───── EXTRAIT DU DOCUMENT

Où sont les pachas? Les Hellenes attaquent les avantpostes! Il place en même temps une partie de ses soldats de manière à pouvoir faire feu tour à tour contre les Scodrians et les Epirotes, afin de les empêcher de se reconnaître. Pour lui, continuant à demander, Où sont les pachas? Les Hellenes attaquent les avant-postes ! il arrive à la tente d'Hago Bessiaris, lieutenant-général du sérasker, qu'il prend par la barbe: Bourreau des Souliotes, tu ne m'échapperas pas; et il le poignarde. Saisissant à quelques pas de là, sous sa tente, Sépher pacha à moitié endormi, il le remet aux mains de ses palicares, en leur ordonnant de le tuer s'il prononce une seule parole.

──────────

- **CONSIGNE**
Rédigez la suite du récit ci-dessus sur l'assaut contre le camp des pachas, en reprenant après sa dernière phrase.

───── INFORMATIONS EXTRAITES

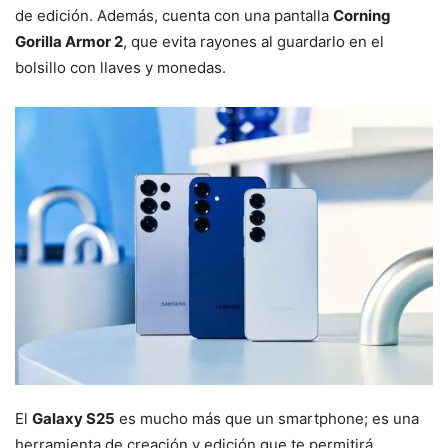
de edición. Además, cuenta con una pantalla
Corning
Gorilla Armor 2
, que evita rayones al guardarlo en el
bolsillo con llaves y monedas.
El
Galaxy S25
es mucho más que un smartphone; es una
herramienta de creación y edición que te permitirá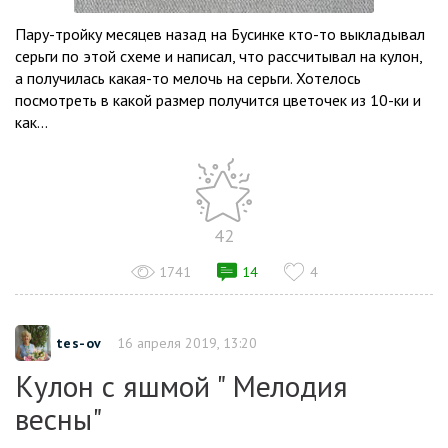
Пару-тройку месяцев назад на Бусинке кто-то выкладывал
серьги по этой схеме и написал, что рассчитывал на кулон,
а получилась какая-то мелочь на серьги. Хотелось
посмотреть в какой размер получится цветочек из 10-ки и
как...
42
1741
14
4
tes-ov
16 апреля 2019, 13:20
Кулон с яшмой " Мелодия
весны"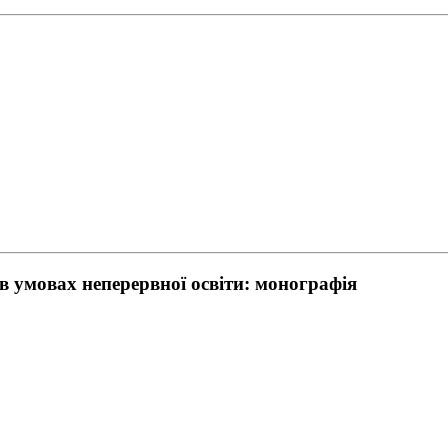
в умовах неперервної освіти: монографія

──────────

- **RÉPONSE**
Frappant de toutes parts, en répétant où sont les pachas? Marc Botzaris et une partie des siens pénètrent au quartier-général. Tout tombe sous leurs coups, et le nouveau Machabée, appelant vainement Moustaï pacha, venait d'immoler successivement son sélictar ou porte-glaive et sept des principaux beys de la fertile province du Zadrima, quand il fut atteint d'une balle à la ceinture. Un nègre, auquel il avait dédaigné d'ôter la vie, lui avait tiré un coup de pistolet au moment où il sortait de la tenté du sérasker pour atteindre d'autres infidèles.

Retiré à l'écart pour panser sa blessure, qui était légère, mais dont il voulait dérober la connaissance à ses palicares, Marc Botzaris entend les Turcs qui s'efforçaient de rassurer leurs soldats, en disant: que ce qui se passait était un malentendu (xarás), et que les Hellènes n'attaquaient pas leur avant-garde. Soudain l'Aigle de la Sélléide s'élance en criant: non, ce n'est point un malentendu. Tremblez, barbares! c'est Marc Botzaris en personne qui a pénétré dans votre camp, et il vous tuera tous. Il ordonne en même temps à ses trompettes de sonner la charge.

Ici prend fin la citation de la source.